California has enacted a major change regarding retention withheld from payments on private construction projects. Senate Bill 61, which adds Section 8811 to the Civil Code, provides:
- 5% Cap: retention is limited to five percent (5%).
- All tiers: The 5% cap applies to payments from an owner, from a general contractor, or from a subcontractor to a lower subcontractor (of any tier).
- Effective date: The law applies to all contracts “relating to a private work of improvement” that are “entered into on or after January 1, 2026.” In the case of master agreements, that means that project specific task or work orders entered into on or after January 1, 2026, will be subject to the cap.
There are two exceptions:
- Certain purely residential projects: The new law does not apply to a “residential project if the project is not mixed-use and does not exceed four stories.”
- Subcontracts: If the prime contract has a retention percentage rate lower than 5%, the retention percentage in first tier and all lower tier subcontracts cannot exceed the rate in the prime contract.
- However, this additional limitation on subcontract retention will not apply if “the general contractor or subcontractor who is soliciting bids gives notice that faithful performance and payment bond shall be required, and the subcontractor from which retention is being withheld subsequently fails to furnish a performance and payment bond issued by an admitted surety insurer.[1] The notice must be in writing and given “before, or at, the time that the bid is requested”[2]
Public projects have had similar limits on retention for a number of years. Beginning in 1999, Public Contract Code section 7200 has limited retention withheld from subcontractors to the same percentage withheld by the owner, subject to certain exceptions.
Effective January 2012, Public Contract Code section 7201 has limited retention on public projects to five percent unless the project owner has “made a finding prior to the bid that the project is substantially complex and therefore requires a higher retention amount than 5 percent and” the owner includes in its “bid documents details explaining the basis for the finding and the actual retention amount.”
Caltrans a number of years ago eliminated retention on federally funded transportation projects to comply with requirements of 49 CFR § 26.29, the federal regulations for disadvantaged business enterprises. In 2020, the Legislature enacted Public Contract Code section 7202 to codify Caltrans elimination of retention on transportation projects.
[1] An admitted surety is a “corporate insurer or a reciprocal or interinsurance exchange to which the Insurance Commissioner has issued a certificate of authority to transact surety insurance in this state.” Civ. Proc. Code § 995.120.
[2] Under Part 6 of Division 1 of the Civil Code, in which the new law is codified, “notice” is defined in a way that the Legislature probably did not intend to apply. Civil Code Sections 8106 and 8110 require that notice be given by certified mail/return receipt or registered mail, by personal delivery, or by service in the same manner as service of process in a lawsuit.

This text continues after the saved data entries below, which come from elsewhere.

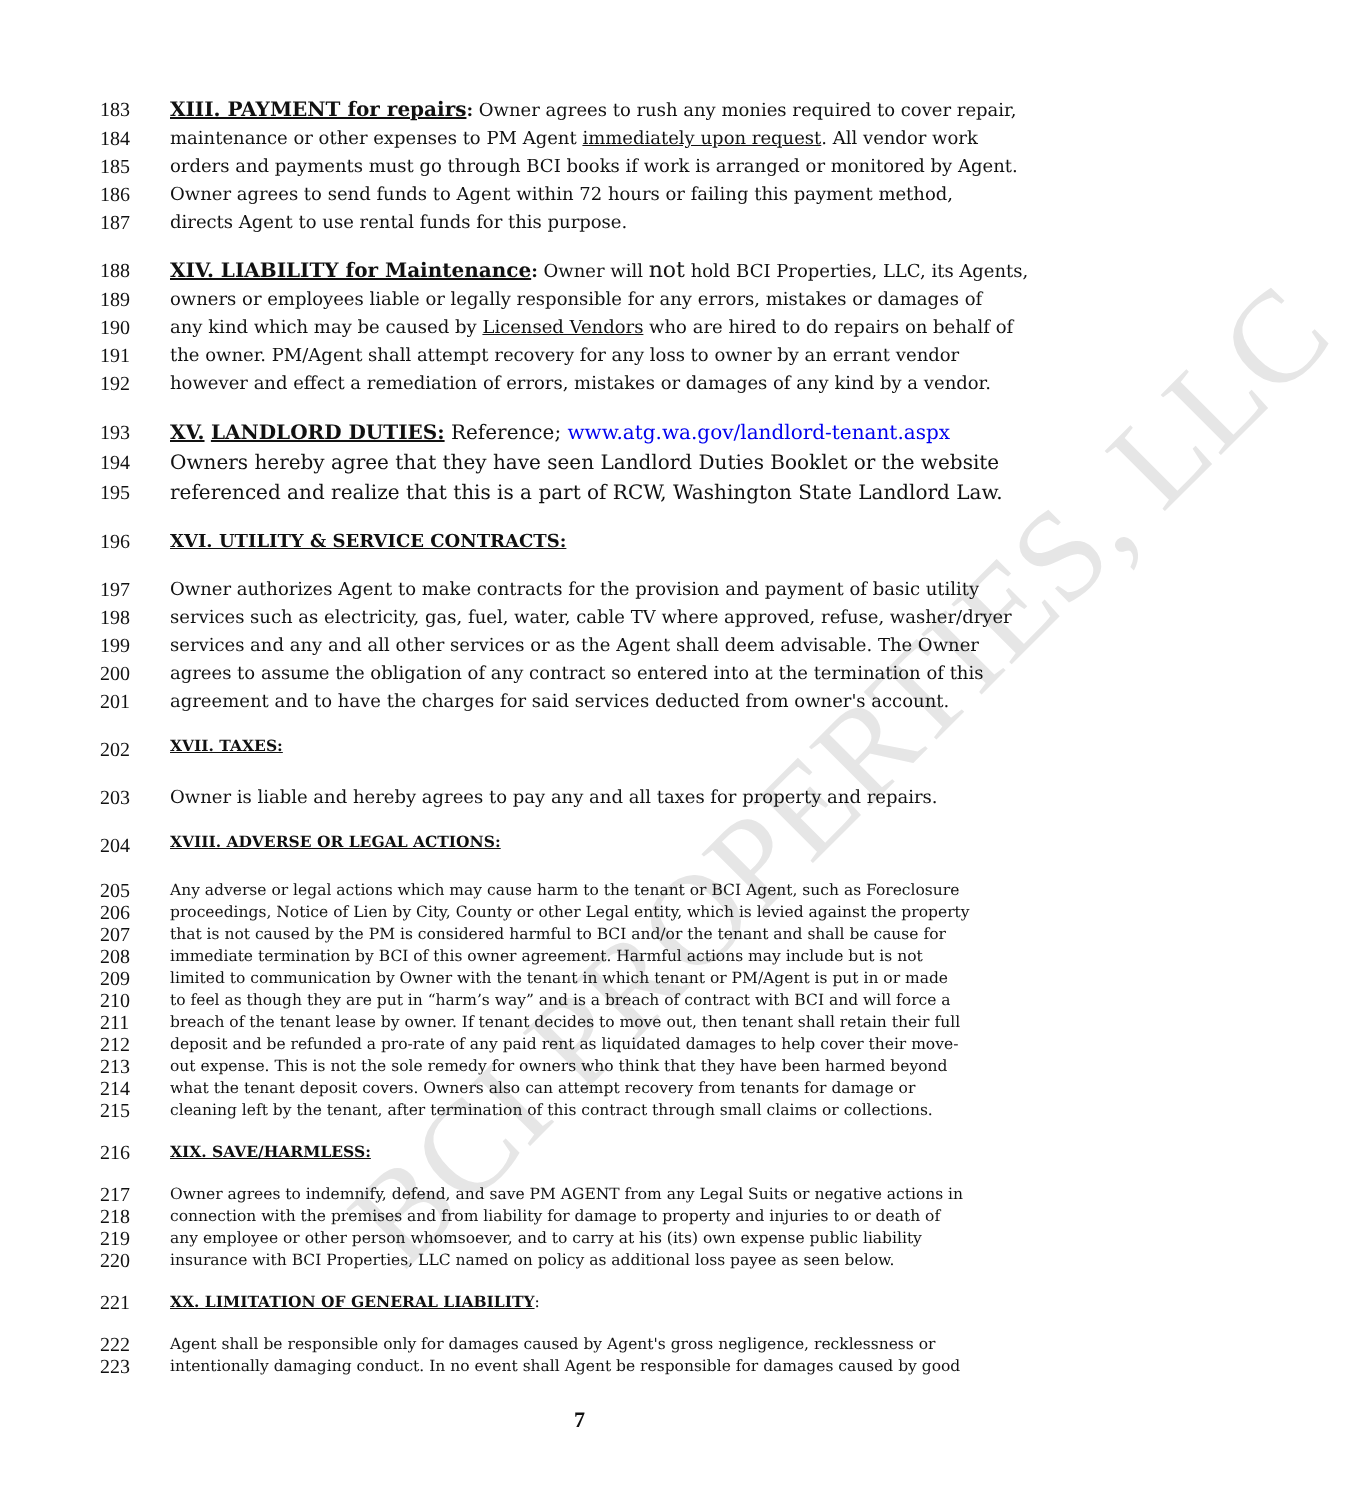BCI PROPERTIES, LLC
183 XIII. PAYMENT for repairs: Owner agrees to rush any monies required to cover repair,
184 maintenance or other expenses to PM Agent immediately upon request. All vendor work
185 orders and payments must go through BCI books if work is arranged or monitored by Agent.
186 Owner agrees to send funds to Agent within 72 hours or failing this payment method,
187 directs Agent to use rental funds for this purpose.
188 XIV. LIABILITY for Maintenance: Owner will not hold BCI Properties, LLC, its Agents,
189 owners or employees liable or legally responsible for any errors, mistakes or damages of
190 any kind which may be caused by Licensed Vendors who are hired to do repairs on behalf of
191 the owner. PM/Agent shall attempt recovery for any loss to owner by an errant vendor
192 however and effect a remediation of errors, mistakes or damages of any kind by a vendor.
193 XV. LANDLORD DUTIES: Reference; www.atg.wa.gov/landlord-tenant.aspx
194 Owners hereby agree that they have seen Landlord Duties Booklet or the website
195 referenced and realize that this is a part of RCW, Washington State Landlord Law.
196 XVI. UTILITY & SERVICE CONTRACTS:
197 Owner authorizes Agent to make contracts for the provision and payment of basic utility
198 services such as electricity, gas, fuel, water, cable TV where approved, refuse, washer/dryer
199 services and any and all other services or as the Agent shall deem advisable. The Owner
200 agrees to assume the obligation of any contract so entered into at the termination of this
201 agreement and to have the charges for said services deducted from owner's account.
202 XVII. TAXES:
203 Owner is liable and hereby agrees to pay any and all taxes for property and repairs.
204 XVIII. ADVERSE OR LEGAL ACTIONS:
205 Any adverse or legal actions which may cause harm to the tenant or BCI Agent, such as Foreclosure
206 proceedings, Notice of Lien by City, County or other Legal entity, which is levied against the property
207 that is not caused by the PM is considered harmful to BCI and/or the tenant and shall be cause for
208 immediate termination by BCI of this owner agreement. Harmful actions may include but is not
209 limited to communication by Owner with the tenant in which tenant or PM/Agent is put in or made
210 to feel as though they are put in “harm’s way” and is a breach of contract with BCI and will force a
211 breach of the tenant lease by owner. If tenant decides to move out, then tenant shall retain their full
212 deposit and be refunded a pro-rate of any paid rent as liquidated damages to help cover their move-
213 out expense. This is not the sole remedy for owners who think that they have been harmed beyond
214 what the tenant deposit covers. Owners also can attempt recovery from tenants for damage or
215 cleaning left by the tenant, after termination of this contract through small claims or collections.
216 XIX. SAVE/HARMLESS:
217 Owner agrees to indemnify, defend, and save PM AGENT from any Legal Suits or negative actions in
218 connection with the premises and from liability for damage to property and injuries to or death of
219 any employee or other person whomsoever, and to carry at his (its) own expense public liability
220 insurance with BCI Properties, LLC named on policy as additional loss payee as seen below.
221 XX. LIMITATION OF GENERAL LIABILITY:
222 Agent shall be responsible only for damages caused by Agent's gross negligence, recklessness or
223 intentionally damaging conduct. In no event shall Agent be responsible for damages caused by good
7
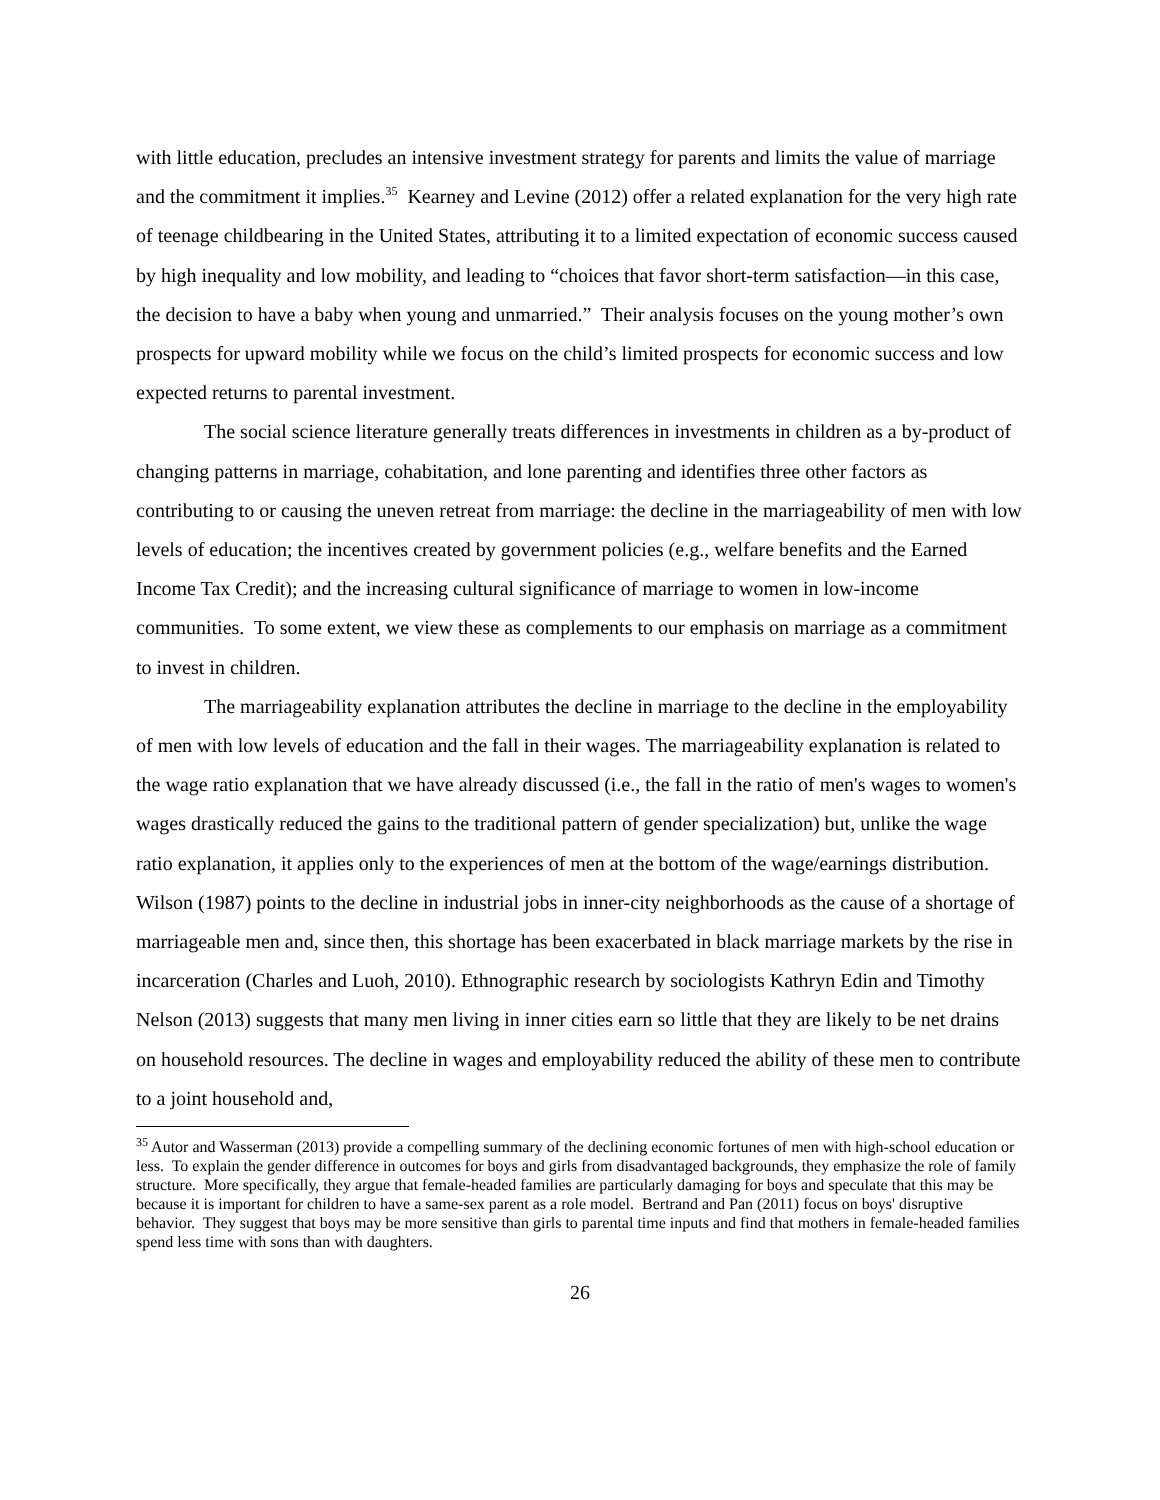with little education, precludes an intensive investment strategy for parents and limits the value of marriage and the commitment it implies.<sup>35</sup> Kearney and Levine (2012) offer a related explanation for the very high rate of teenage childbearing in the United States, attributing it to a limited expectation of economic success caused by high inequality and low mobility, and leading to “choices that favor short-term satisfaction—in this case, the decision to have a baby when young and unmarried.” Their analysis focuses on the young mother’s own prospects for upward mobility while we focus on the child’s limited prospects for economic success and low expected returns to parental investment.
The social science literature generally treats differences in investments in children as a by-product of changing patterns in marriage, cohabitation, and lone parenting and identifies three other factors as contributing to or causing the uneven retreat from marriage: the decline in the marriageability of men with low levels of education; the incentives created by government policies (e.g., welfare benefits and the Earned Income Tax Credit); and the increasing cultural significance of marriage to women in low-income communities. To some extent, we view these as complements to our emphasis on marriage as a commitment to invest in children.
The marriageability explanation attributes the decline in marriage to the decline in the employability of men with low levels of education and the fall in their wages. The marriageability explanation is related to the wage ratio explanation that we have already discussed (i.e., the fall in the ratio of men's wages to women's wages drastically reduced the gains to the traditional pattern of gender specialization) but, unlike the wage ratio explanation, it applies only to the experiences of men at the bottom of the wage/earnings distribution. Wilson (1987) points to the decline in industrial jobs in inner-city neighborhoods as the cause of a shortage of marriageable men and, since then, this shortage has been exacerbated in black marriage markets by the rise in incarceration (Charles and Luoh, 2010). Ethnographic research by sociologists Kathryn Edin and Timothy Nelson (2013) suggests that many men living in inner cities earn so little that they are likely to be net drains on household resources. The decline in wages and employability reduced the ability of these men to contribute to a joint household and,
<sup>35</sup> Autor and Wasserman (2013) provide a compelling summary of the declining economic fortunes of men with high-school education or less. To explain the gender difference in outcomes for boys and girls from disadvantaged backgrounds, they emphasize the role of family structure. More specifically, they argue that female-headed families are particularly damaging for boys and speculate that this may be because it is important for children to have a same-sex parent as a role model. Bertrand and Pan (2011) focus on boys' disruptive behavior. They suggest that boys may be more sensitive than girls to parental time inputs and find that mothers in female-headed families spend less time with sons than with daughters.
26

Further, under Civil Code Section 8102, a notice must contain: “(1) the name and address of the owner or reputed owner. (2) The name and address of the direct contractor. (3) The name and address of the construction lender, if any. (4) A description of the site sufficient for identification, including the street address of the site, if any. If a sufficient legal description of the site is given, the effectiveness of the notice is not affected by the fact that the street address is erroneous or is omitted. (5) The name, address, and relationship to the parties of the person giving the notice.